TASK DIRECTIONS: Copy the data verbatim, from the line containing "FITS header cards" through the line containing "to fastest changing axis", and nothing else.

PROVIDED MATERIAL:

* * * * * * * * *

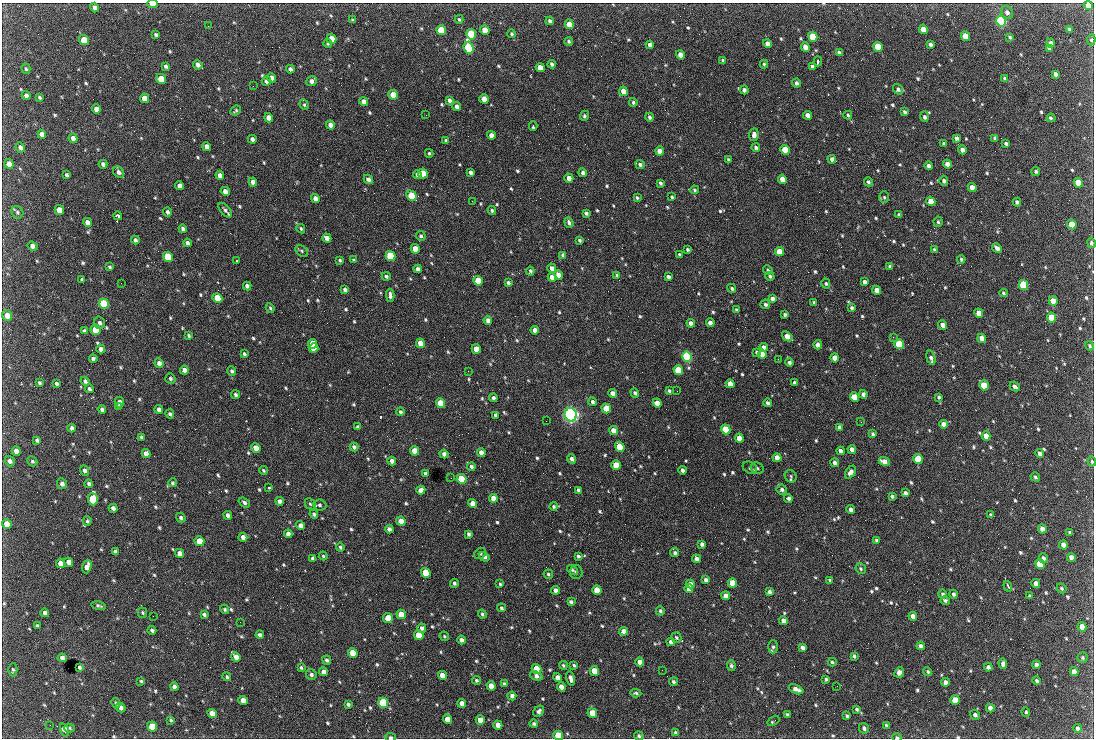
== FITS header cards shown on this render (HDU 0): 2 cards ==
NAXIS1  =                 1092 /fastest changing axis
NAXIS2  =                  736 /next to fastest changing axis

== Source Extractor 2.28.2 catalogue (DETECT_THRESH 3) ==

* * * * * * * * *

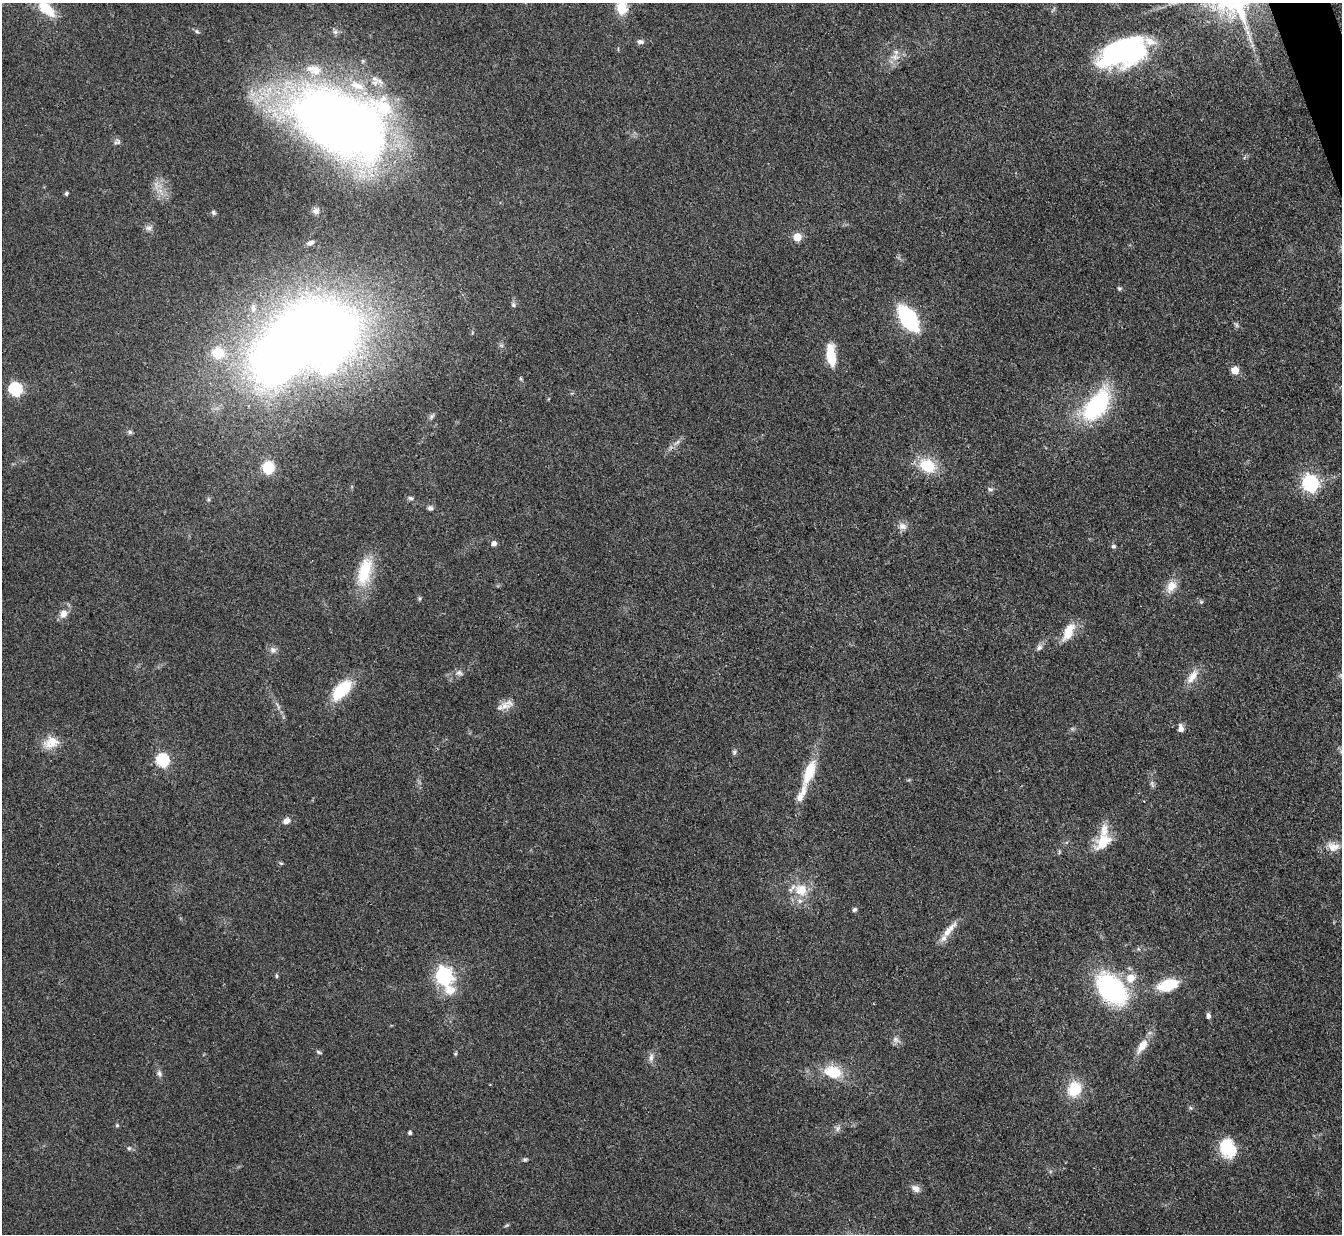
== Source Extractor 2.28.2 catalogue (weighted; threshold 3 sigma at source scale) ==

* * * * * * * * *

OUTPUT FOR THIS TASK:
== FITS header cards shown on this render (HDU 0): 2 cards ==
NAXIS1  =                 1092 /fastest changing axis
NAXIS2  =                  736 /next to fastest changing axis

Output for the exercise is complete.